Para seguir haciendo el trabajo sucio al Presidente, Moreno se fue al ataque contra sus viejos aliados. “Yo no rompo”, los desafió al decirles que no estaría en sus manos el final de la alianza, “rompan ustedes”. Jesús Zambrano, líder del PRD, trazó como respuesta el mapa de navegación que tendrá la coalición. En la primera gran elección en puerta, el Estado de México, harán alianza, pero no con él. El camino, hoy, es el correcto, pero hay un obstáculo. Alito y Moreira controlan el Comité Ejecutivo Nacional. Para tejer una alianza, el PAN y el PRD van a tener que ir con otro PRI. Para el Estado de México, es el del gobernador Alfredo del Mazo, confrontado hace meses con Moreno, que se quejaba de que no le daba dinero, en quien deberán confiar –hasta ahora no ha generado esa credibilidad– para defender al estado –donde su padre y su abuelo fueron gobernadores– y no entregarlo a López Obrador, como otros priistas lo hicieron en meses recientes.
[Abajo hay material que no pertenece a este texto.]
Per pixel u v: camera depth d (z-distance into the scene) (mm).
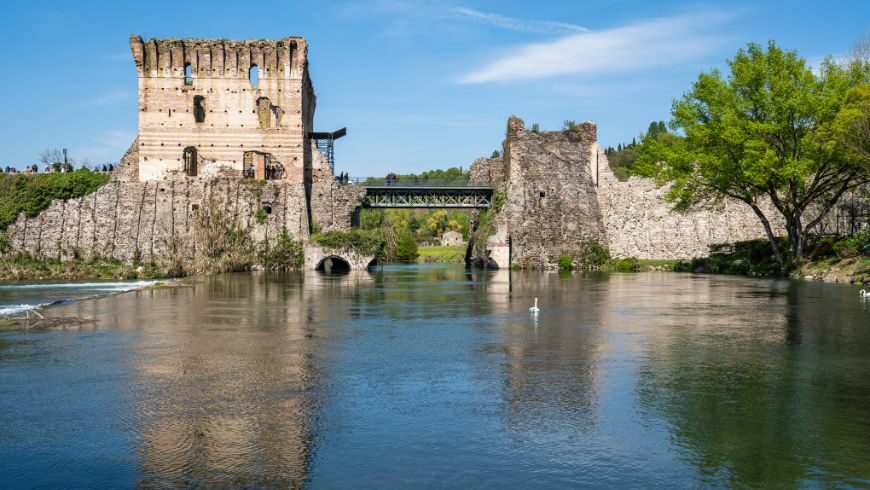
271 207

En las elecciones de 2021, Del Mazo no quería alianza. En los últimos meses, ya sea por carencia de agua o por la crisis de transporte por el mantenimiento de la Línea 1 del Metro, envió vehículos para apoyar a la jefa de Gobierno, Claudia Sheinbaum. Las señales que ha enviado no son positivas para una alianza, pero debe tener claro que para que alguien gane en las elecciones presidenciales de 2024, casi inevitablemente deberá tener, como partido, una victoria el próximo año en el Estado de México. En sus manos tiene la posibilidad de una candidatura competitiva.
Al PRI solo, como lo sabe Del Mazo de su elección hace cinco años, no le alcanza para ganar. A la oposición, aunque vayan unidos, tampoco. Pero una alianza tripartita, entre los tres partidos, será difícil de construir. Lo menos complicado es sepultar al PRI de Alito. Ayuda su desgaste político, que lo colocó en una avalancha que no se va a detener hasta que lo aplaste. El descrédito del líder del PRI crece cada día. No se requiere una campaña negativa para mostrarlo de cuerpo entero. La gobernadora de Campeche, Layda Sansores, fue muy eficaz en mostrar sus entrañas. Su fiscal Renato Sales, que tiene un viejo agravio con Moreno –lo expulsó del estado cuando era gobernador–, no ha frenado la investigación en su contra. Hoy podemos ver que Alito no fue un estratega, sino el tonto útil del Presidente para romper la alianza.
Pero quizá quemarlo en la plaza pública fue prematuro. La oposición se puede reconstruir y las contradicciones son tan grandes dentro del PRI, que caminar de la mano de Moreno tiene rendimientos decrecientes. La parcialidad de Alito en la iniciativa a favor de la militarización de la seguridad pública ha creado las condiciones para detonar una crisis en el partido y terminar con su corrupto liderazgo.
Hay un riesgo, por supuesto, la implosión del partido. Pero si no se hace va a suceder más adelante, cuando la oposición y los priistas que quieran retomar al partido no tengan espacio de maniobra y López Obrador termine de engullírselos. De ahí a establecer su dinastía, será como un simple parpadeo.